● **Instructions to follow**
Write out, character for character, the lines of the items below from the line with "family: Polygalaceae" up to and including the line with "locality: Servia, Monte [illegible text]ang.".
** Start Entries provided **
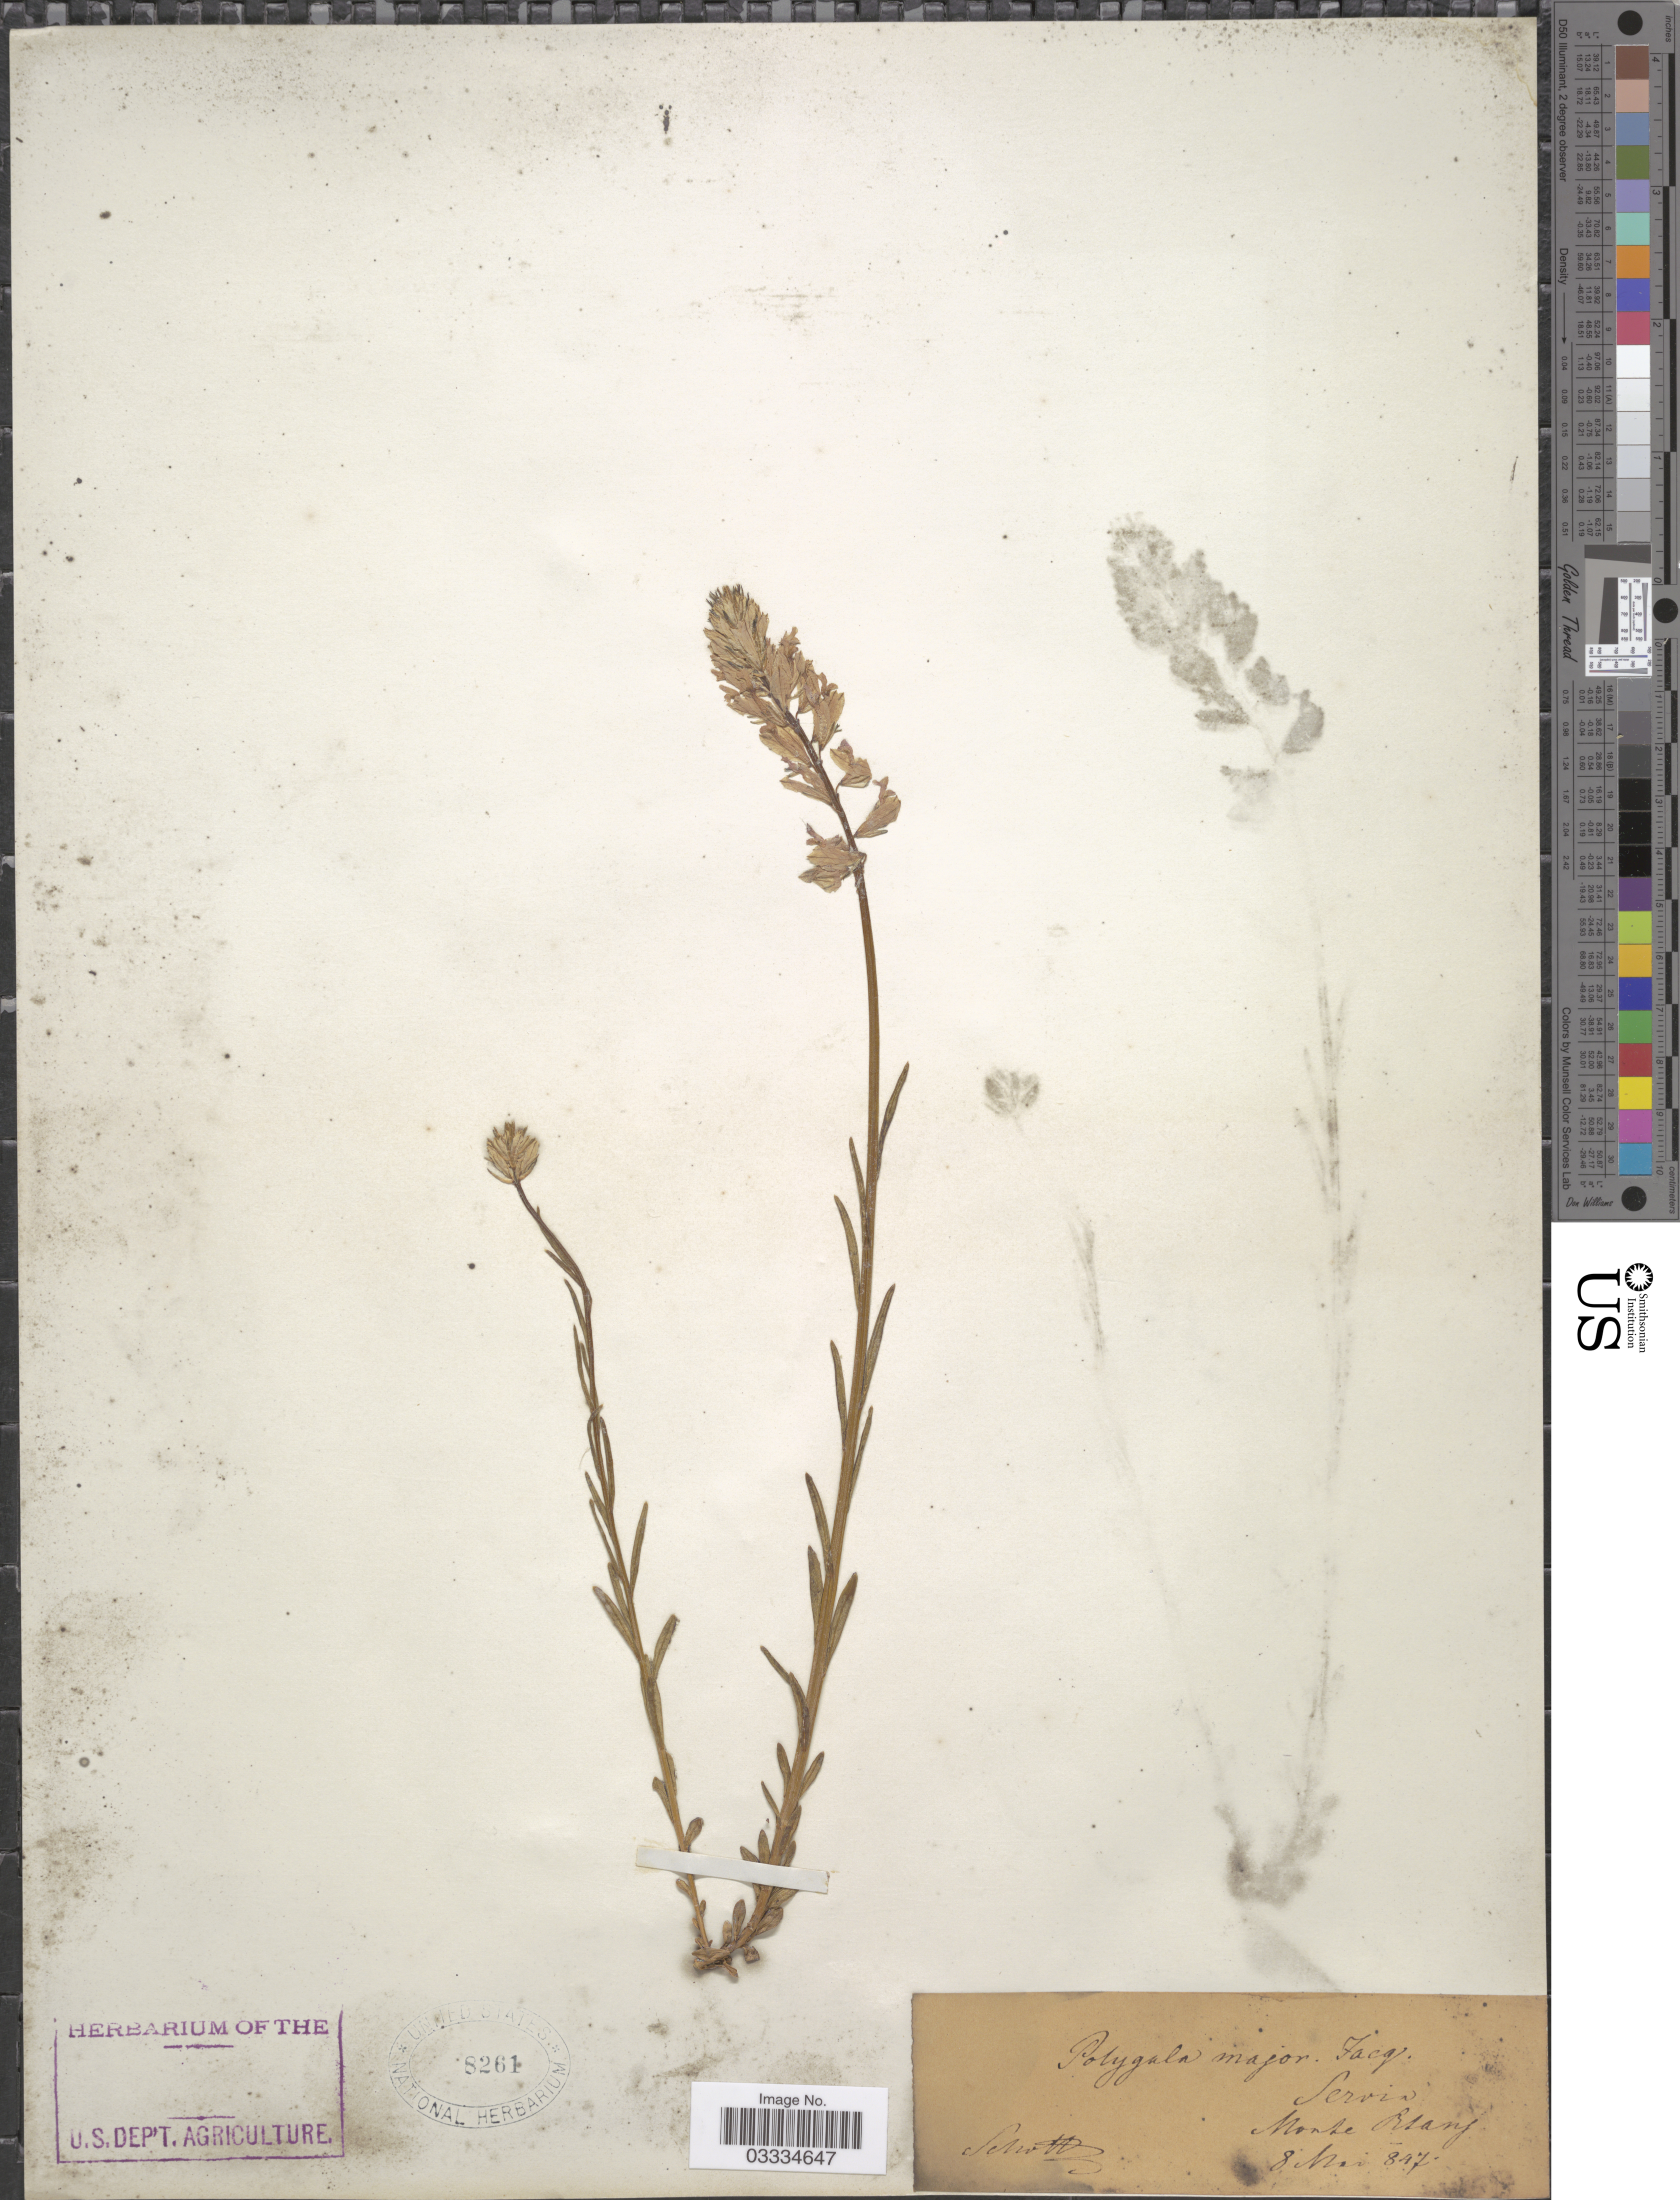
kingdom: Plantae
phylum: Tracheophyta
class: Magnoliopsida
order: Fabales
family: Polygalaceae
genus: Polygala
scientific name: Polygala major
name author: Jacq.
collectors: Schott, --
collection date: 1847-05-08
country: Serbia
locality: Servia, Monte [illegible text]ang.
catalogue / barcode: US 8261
** End Entries provided **
** Start Entries provided **
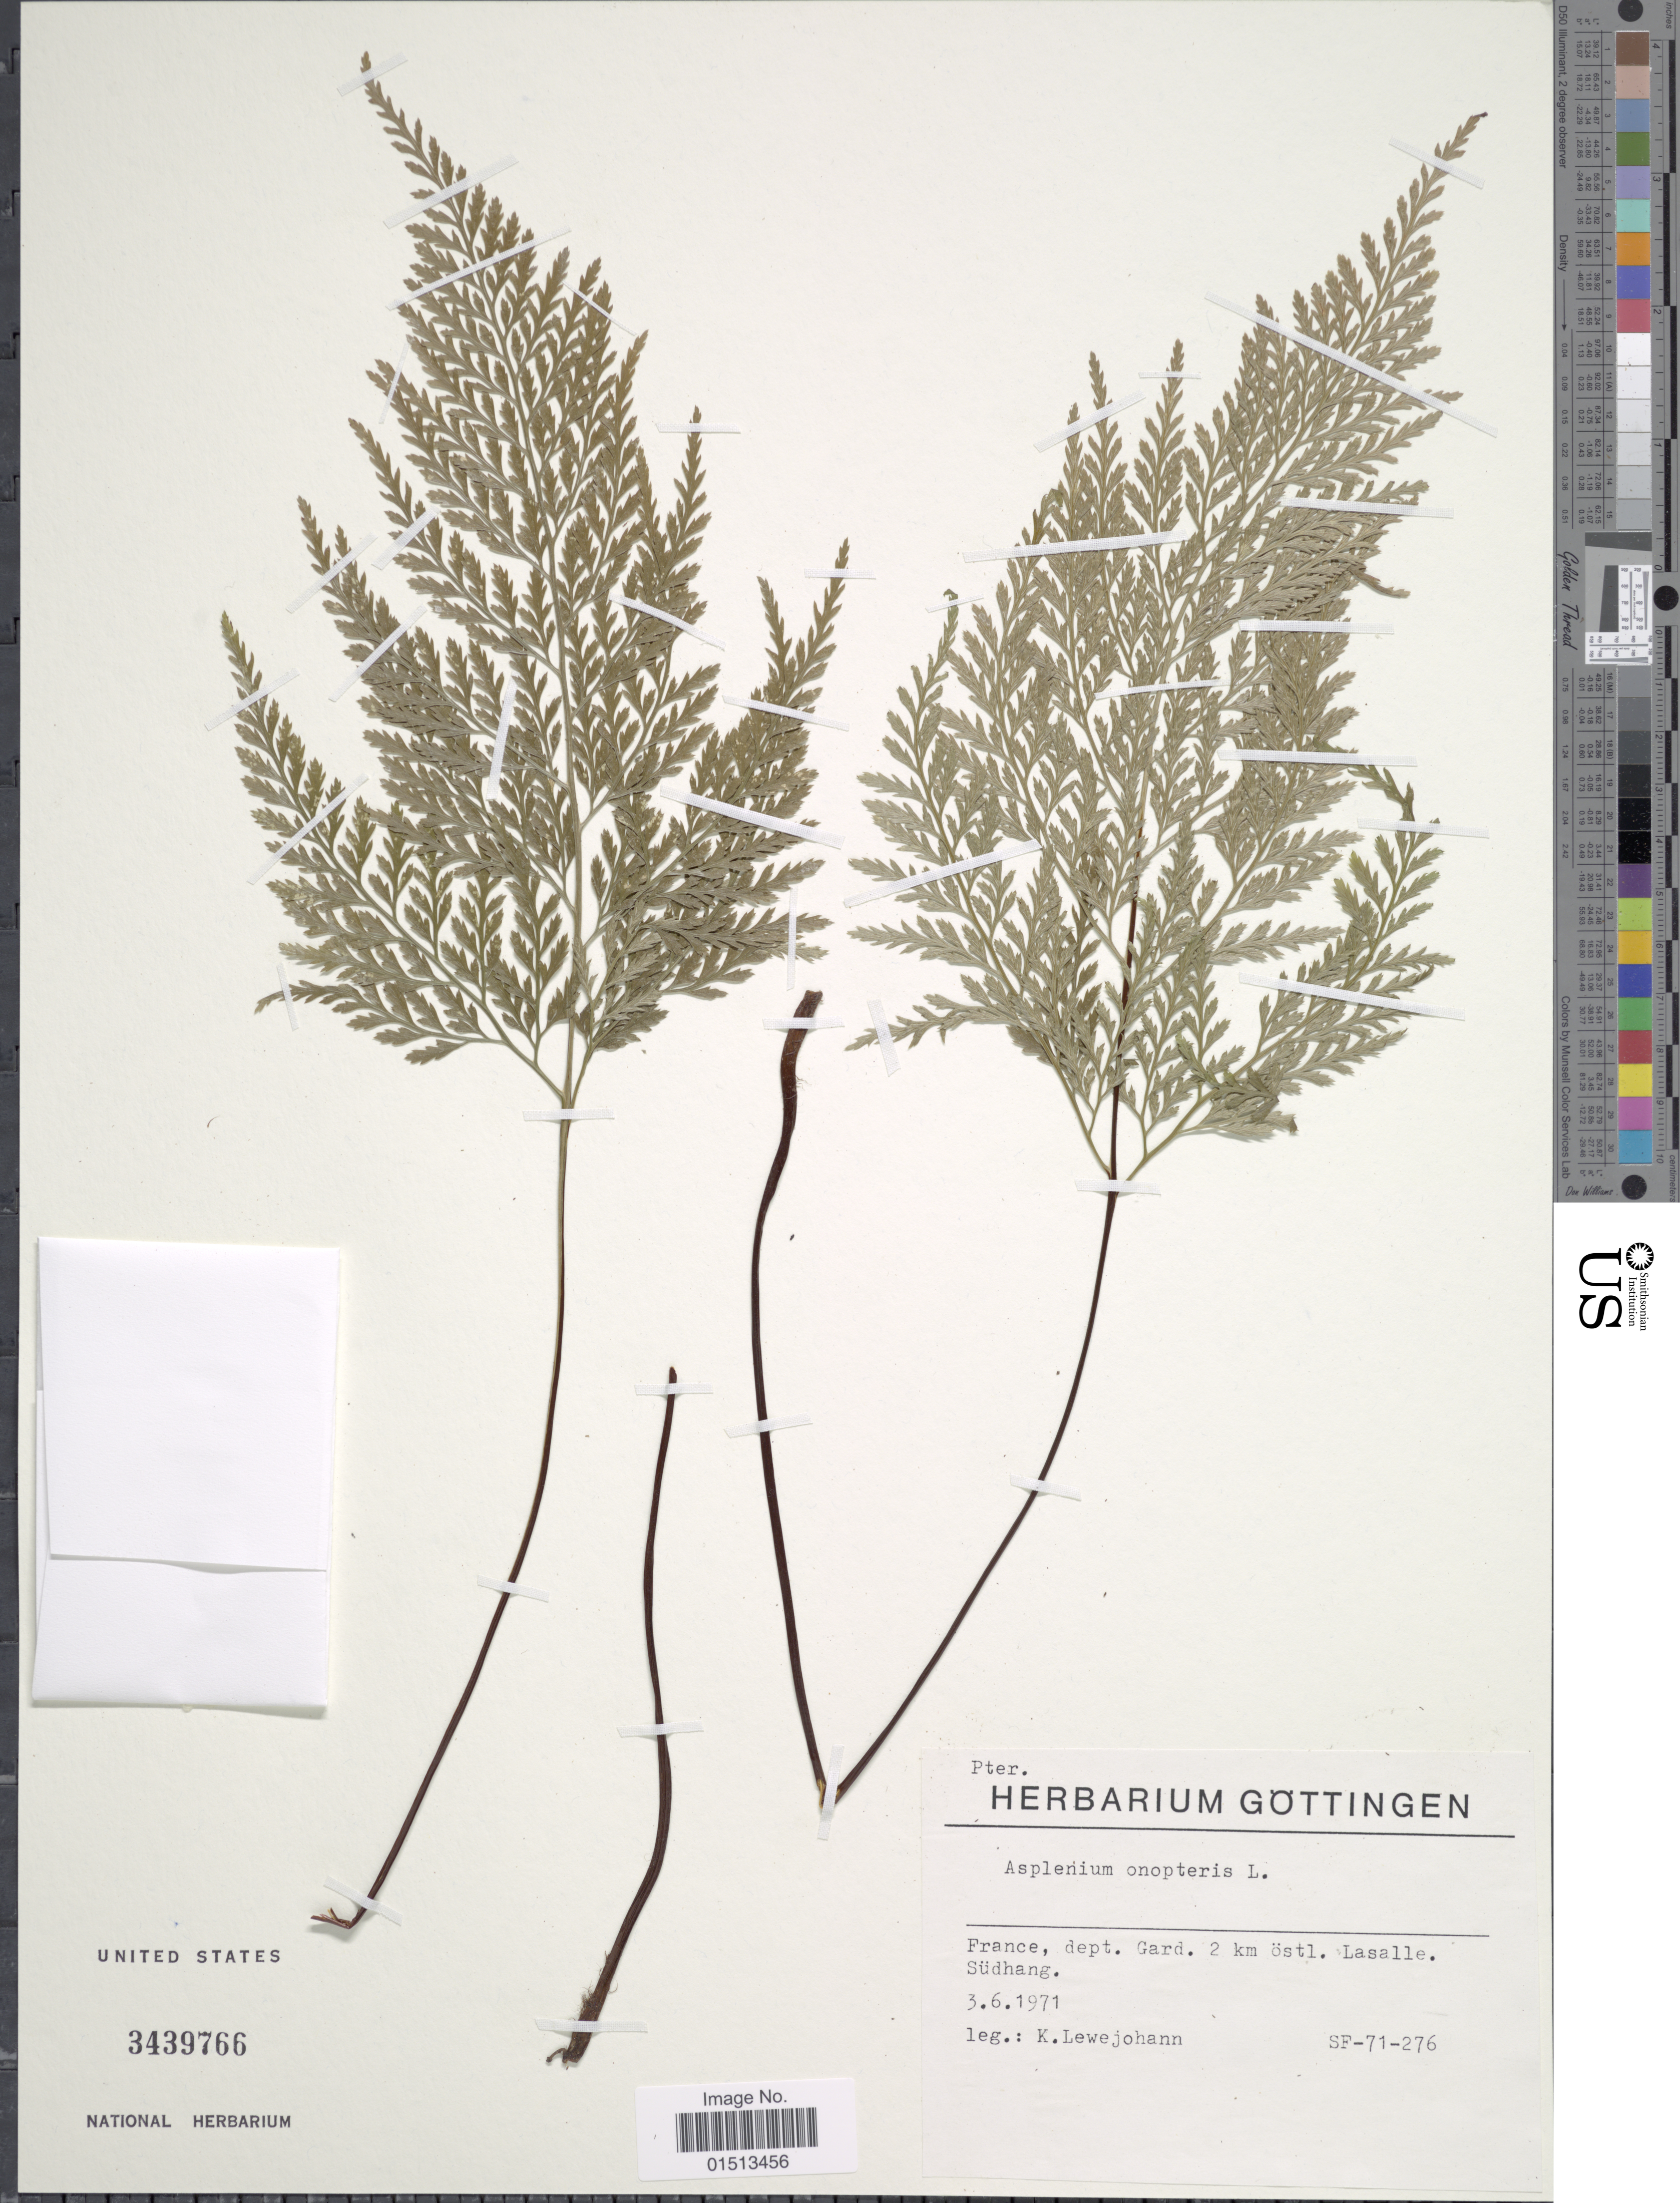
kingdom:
** End Entries provided **
● **The result**
family: Polygalaceae
genus: Polygala
scientific name: Polygala major
name author: Jacq.
collectors: Schott, --
collection date: 1847-05-08
country: Serbia
locality: Servia, Monte [illegible text]ang.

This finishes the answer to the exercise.